City switches architect on new fire stations
A contract between the city of Medford and a local architect has gone sideways, and the City Council on Monday approved a new $535,000 contract with another company to design three new fire stations.
Robert Seibert of Straus & Seibert Architects LLP of Medford said he wouldn’t comment on why his contract was terminated, saying only that the city never gave him a reason.
The Straus & Seibert contract was for $742,270, and the city has paid the firm $207,202 to date.
The council in September approved designs for three new fire stations submitted by Straus, which has worked on the project since the contract was approved by the council on May 15.
On Monday, councilors Chris Corcoran and Timothy Jackle didn't disclose the reason why they voted against the new contract with Ogden Roemer Wilkerson Architecture of Medford. Councilors Daniel Bunn, Bob Strosser and Eli Matthews voted for it.
“At this point, I’m not willing to discuss it,” Corcoran said after the meeting. Jackle could not be reached for comment Monday afternoon.
Ogden Roemer is also designing the new Medford police station.
Because there wasn’t a unanimous vote in favor of the contract, the City Council will need to have a second reading of the ordinance, scheduled for 5:30 p.m. Monday at City Hall, 411 W. Eighth St.

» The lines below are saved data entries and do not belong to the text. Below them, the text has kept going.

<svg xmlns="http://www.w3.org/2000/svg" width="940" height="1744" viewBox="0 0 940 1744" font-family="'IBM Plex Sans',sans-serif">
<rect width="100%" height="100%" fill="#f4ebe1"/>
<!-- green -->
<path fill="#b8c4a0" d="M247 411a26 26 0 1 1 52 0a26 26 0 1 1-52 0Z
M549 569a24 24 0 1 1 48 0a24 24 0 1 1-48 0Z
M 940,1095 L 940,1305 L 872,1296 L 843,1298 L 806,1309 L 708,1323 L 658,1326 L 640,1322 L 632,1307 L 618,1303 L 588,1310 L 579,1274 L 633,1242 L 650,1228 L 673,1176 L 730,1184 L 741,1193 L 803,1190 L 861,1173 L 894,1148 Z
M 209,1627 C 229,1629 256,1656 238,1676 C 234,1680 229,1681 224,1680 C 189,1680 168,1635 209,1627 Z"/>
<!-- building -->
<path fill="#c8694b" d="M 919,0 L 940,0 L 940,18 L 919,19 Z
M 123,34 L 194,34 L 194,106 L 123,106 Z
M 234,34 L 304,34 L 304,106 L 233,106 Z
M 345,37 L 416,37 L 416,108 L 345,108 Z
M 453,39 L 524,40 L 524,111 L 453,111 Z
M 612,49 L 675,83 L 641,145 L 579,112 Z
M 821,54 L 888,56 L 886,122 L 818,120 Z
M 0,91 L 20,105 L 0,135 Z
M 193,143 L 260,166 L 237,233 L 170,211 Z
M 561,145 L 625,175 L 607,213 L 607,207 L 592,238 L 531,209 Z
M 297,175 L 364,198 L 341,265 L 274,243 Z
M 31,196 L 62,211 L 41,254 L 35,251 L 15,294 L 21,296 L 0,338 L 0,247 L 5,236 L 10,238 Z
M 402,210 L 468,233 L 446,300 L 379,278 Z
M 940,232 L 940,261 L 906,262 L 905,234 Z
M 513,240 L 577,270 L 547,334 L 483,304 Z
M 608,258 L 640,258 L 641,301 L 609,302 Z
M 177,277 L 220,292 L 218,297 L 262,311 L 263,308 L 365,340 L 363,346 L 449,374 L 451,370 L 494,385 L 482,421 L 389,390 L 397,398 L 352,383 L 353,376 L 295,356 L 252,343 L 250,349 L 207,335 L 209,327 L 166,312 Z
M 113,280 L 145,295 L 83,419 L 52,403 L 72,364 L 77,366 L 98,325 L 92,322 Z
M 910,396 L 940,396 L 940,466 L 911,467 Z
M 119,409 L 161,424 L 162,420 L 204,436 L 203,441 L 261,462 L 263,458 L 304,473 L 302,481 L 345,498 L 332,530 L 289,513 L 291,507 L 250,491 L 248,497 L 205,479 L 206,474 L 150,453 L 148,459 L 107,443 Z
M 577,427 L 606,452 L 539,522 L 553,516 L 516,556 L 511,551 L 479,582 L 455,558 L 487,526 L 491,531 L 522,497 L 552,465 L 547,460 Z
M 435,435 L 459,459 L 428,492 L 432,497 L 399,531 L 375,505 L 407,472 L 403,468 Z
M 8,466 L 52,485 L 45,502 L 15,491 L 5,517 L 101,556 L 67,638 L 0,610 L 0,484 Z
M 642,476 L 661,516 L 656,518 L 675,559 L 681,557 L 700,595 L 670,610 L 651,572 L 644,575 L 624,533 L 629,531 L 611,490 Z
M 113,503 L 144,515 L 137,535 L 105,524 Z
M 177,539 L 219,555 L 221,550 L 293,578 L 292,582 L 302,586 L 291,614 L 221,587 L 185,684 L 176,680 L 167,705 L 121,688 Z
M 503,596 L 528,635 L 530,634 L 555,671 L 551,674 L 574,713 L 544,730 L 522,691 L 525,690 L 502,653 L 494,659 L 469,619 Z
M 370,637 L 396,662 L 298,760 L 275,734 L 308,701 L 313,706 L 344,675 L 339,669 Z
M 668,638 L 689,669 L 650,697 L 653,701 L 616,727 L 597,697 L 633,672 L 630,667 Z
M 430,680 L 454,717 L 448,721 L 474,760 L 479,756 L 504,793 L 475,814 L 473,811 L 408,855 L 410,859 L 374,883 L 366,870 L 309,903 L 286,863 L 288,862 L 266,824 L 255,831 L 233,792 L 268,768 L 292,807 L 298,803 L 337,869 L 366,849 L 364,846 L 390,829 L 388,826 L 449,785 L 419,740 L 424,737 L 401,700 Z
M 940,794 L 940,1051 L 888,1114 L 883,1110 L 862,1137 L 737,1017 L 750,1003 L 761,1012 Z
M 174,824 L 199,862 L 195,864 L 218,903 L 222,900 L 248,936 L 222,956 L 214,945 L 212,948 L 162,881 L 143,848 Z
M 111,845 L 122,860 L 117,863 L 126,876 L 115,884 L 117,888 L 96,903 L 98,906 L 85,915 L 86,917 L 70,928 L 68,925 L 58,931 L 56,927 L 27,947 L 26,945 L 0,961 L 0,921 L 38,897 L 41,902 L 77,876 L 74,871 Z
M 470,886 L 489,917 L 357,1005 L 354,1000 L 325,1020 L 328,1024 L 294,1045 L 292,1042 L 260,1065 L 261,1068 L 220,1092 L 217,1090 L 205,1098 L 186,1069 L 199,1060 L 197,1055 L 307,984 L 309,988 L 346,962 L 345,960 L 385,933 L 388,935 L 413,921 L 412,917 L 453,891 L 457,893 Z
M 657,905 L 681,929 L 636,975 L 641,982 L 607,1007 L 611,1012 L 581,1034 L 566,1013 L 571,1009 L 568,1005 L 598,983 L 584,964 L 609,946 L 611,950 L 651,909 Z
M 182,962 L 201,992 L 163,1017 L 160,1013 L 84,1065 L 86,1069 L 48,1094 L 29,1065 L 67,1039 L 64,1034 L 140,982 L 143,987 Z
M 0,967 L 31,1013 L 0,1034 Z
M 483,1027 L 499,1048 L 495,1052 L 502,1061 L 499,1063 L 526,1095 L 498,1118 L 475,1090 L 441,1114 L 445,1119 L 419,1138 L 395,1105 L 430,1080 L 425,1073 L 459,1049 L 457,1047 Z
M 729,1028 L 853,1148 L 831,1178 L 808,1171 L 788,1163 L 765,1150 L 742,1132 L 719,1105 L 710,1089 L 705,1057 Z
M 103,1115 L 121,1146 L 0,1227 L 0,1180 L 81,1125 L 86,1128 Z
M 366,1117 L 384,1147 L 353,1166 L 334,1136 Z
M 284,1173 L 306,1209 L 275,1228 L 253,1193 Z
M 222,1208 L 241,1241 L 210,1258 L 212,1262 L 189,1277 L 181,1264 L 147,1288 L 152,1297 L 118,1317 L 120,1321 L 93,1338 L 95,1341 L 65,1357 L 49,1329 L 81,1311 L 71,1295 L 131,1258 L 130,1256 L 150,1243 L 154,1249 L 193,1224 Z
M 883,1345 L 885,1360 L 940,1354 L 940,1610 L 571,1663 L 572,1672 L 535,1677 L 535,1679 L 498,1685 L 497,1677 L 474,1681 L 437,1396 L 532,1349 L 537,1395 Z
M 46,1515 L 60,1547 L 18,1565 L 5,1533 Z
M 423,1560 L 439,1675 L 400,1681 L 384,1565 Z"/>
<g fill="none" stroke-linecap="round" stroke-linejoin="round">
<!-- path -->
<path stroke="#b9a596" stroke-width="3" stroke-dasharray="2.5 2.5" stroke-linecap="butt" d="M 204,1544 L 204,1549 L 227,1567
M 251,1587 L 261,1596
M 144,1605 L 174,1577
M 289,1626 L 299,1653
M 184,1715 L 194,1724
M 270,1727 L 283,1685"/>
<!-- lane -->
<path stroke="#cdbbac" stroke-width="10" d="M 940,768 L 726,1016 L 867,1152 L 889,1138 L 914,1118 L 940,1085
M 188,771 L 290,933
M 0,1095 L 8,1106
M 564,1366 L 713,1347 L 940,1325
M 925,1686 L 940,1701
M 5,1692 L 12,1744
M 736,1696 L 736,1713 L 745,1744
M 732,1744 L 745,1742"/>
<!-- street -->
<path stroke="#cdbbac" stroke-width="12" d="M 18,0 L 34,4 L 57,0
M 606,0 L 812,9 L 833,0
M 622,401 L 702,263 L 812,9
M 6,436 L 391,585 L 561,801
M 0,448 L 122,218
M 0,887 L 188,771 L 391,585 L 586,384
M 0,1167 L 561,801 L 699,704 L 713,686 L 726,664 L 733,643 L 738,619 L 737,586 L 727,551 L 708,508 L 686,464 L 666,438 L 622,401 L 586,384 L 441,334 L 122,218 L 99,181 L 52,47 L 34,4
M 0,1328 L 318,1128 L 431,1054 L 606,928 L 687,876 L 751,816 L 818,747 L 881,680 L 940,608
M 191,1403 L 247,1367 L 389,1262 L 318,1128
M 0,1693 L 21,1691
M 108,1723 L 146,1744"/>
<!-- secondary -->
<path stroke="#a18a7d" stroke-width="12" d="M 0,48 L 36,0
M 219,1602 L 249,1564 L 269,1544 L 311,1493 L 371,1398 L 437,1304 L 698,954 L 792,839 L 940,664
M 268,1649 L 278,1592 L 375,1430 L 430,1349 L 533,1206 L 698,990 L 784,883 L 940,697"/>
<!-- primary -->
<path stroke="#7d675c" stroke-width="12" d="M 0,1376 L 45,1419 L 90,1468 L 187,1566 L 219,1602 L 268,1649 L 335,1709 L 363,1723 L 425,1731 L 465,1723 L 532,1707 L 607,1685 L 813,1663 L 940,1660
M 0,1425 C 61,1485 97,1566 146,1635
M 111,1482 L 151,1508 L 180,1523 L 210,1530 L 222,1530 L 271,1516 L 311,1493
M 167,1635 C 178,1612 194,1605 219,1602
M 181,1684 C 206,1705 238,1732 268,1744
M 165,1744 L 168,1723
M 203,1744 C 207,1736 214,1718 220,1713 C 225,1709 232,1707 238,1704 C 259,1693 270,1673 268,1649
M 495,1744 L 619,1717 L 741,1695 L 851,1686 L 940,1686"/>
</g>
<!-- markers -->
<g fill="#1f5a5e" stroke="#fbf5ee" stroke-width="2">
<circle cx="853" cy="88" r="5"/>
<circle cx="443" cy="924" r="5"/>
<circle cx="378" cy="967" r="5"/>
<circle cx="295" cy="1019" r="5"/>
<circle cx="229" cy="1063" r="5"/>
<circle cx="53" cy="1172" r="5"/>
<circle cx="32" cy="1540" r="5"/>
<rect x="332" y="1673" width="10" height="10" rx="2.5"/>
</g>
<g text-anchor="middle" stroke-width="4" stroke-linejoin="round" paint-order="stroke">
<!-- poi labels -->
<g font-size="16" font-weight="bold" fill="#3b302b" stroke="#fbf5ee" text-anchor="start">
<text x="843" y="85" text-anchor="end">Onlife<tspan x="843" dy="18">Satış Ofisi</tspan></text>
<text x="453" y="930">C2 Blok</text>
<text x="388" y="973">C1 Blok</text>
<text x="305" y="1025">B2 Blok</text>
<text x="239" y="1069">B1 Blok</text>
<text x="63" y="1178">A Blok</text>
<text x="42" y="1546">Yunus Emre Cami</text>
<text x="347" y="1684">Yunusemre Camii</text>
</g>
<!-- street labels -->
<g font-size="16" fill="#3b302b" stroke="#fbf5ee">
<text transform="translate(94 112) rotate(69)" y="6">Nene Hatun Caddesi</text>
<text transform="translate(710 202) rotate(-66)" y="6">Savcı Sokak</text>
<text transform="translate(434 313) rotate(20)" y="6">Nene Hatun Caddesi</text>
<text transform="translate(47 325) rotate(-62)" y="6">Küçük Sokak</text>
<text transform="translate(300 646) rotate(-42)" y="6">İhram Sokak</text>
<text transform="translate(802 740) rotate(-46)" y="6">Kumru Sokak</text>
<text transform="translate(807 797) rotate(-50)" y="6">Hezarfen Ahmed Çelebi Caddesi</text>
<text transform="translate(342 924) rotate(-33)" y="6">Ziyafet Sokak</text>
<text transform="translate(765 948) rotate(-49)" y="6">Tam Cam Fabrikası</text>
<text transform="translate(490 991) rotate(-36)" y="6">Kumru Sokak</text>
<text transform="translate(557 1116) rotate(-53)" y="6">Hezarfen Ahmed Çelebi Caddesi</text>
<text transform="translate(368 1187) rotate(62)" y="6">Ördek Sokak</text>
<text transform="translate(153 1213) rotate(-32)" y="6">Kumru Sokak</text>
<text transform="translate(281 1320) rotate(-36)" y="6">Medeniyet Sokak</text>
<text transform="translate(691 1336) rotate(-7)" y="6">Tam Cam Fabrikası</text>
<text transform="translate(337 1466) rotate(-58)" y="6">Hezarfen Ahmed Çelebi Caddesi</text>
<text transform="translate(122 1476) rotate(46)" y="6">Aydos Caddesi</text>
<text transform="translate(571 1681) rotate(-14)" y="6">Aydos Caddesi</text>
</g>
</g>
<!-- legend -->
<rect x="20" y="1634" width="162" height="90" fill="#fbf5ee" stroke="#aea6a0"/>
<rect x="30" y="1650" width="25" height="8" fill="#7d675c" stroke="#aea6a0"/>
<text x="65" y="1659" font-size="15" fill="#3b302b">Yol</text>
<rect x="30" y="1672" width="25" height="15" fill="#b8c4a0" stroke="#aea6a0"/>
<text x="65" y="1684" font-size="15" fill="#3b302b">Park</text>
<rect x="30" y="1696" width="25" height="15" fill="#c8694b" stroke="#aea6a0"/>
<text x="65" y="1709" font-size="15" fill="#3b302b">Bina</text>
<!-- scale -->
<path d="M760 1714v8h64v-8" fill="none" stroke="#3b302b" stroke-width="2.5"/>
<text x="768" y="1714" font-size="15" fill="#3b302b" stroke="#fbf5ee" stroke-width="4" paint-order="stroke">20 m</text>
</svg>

In documents provided by the city, the $535,000 contract with Ogden Roemer roughly represents the difference between the Straus & Siebert contract of $742,270 minus the $207,202 already paid.
Finance Director Alison Chan said the city still owes additional fees to Straus & Seibert, but the amount hasn’t been determined.
Mayor Gary Wheeler on Monday asked Corcoran and Jackle whether there was any chance they would change their votes to avoid holding another meeting.
“I don’t intend to change my vote,” Corcoran responded.
David Wilkerson of Ogden Roemer said he was reluctant to discuss his company’s contract with the city since he hasn’t been officially retained.
He did say that his company would adapt the designs from Straus & Seibert if it does take over the project.
“In many respects, we have to start the design over,” Wilkerson said.
The fire station project team, made up of officials from the fire department and from parks and recreation, voted unanimously to end the Seibert contract.
According to the contract with Seibert, the city can terminate it at its convenience.
The new fire stations will cost a combined $10.6 million and will replace outdated stations throughout the city.
In September, the council chose a flat-roof design prepared by Straus & Seibert for the stations over a more traditional gable roof.
Fire Station 2 on West Eighth Street would be replaced at a new location on West Stewart Avenue so that it can handle multiple vehicles and multiple crews.
Fire Station 3 on Highland Avenue would be replaced and could be moved further to the south, away from a roundabout.
Fire Station 4 on Table Rock Road would be replaced with an expanded drive-through bay and a larger living quarters and office area.
The designs for fire stations 3 and 4 are similar and would be slightly bigger, at 12,311 square feet, compared with Fire Station 2, which will be 9,730 square feet.